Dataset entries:

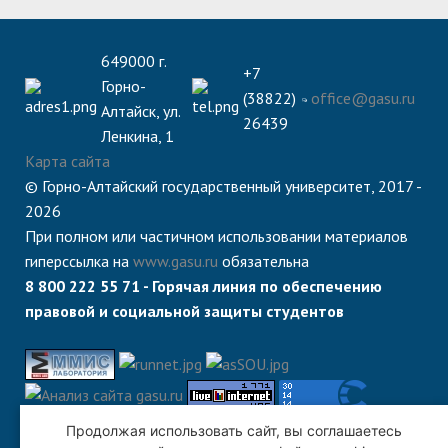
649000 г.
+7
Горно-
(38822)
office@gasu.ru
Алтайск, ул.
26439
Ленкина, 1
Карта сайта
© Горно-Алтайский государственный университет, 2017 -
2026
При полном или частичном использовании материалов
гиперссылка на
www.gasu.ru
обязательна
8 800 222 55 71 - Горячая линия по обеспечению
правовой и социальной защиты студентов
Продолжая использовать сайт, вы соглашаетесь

...

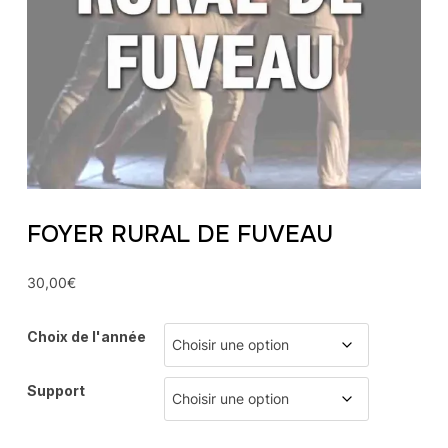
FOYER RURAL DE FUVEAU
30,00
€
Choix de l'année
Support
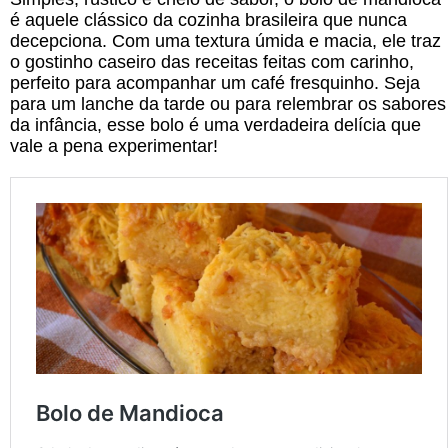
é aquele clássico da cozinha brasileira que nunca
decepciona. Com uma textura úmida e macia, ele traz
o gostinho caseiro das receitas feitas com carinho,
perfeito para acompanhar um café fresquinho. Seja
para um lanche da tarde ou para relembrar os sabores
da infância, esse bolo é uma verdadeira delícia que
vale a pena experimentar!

Your goal: Format the lines of the items between the line containing "FOYER RURAL DE FUVEAU" and the line containing "vale a pena experimentar!", inclusive, as a Markdown table with the columns Row and Line. Number each row, skip blank lines, and leave the pictures out.

Worked solution:
| Row | Line |
|---|---|
| 1 | FOYER RURAL DE FUVEAU |
| 2 | 30,00 |
| 3 | € |
| 4 | Choix de l'année |
| 5 | Support |
| 6 | é aquele clássico da cozinha brasileira que nunca |
| 7 | decepciona. Com uma textura úmida e macia, ele traz |
| 8 | o gostinho caseiro das receitas feitas com carinho, |
| 9 | perfeito para acompanhar um café fresquinho. Seja |
| 10 | para um lanche da tarde ou para relembrar os sabores |
| 11 | da infância, esse bolo é uma verdadeira delícia que |
| 12 | vale a pena experimentar! |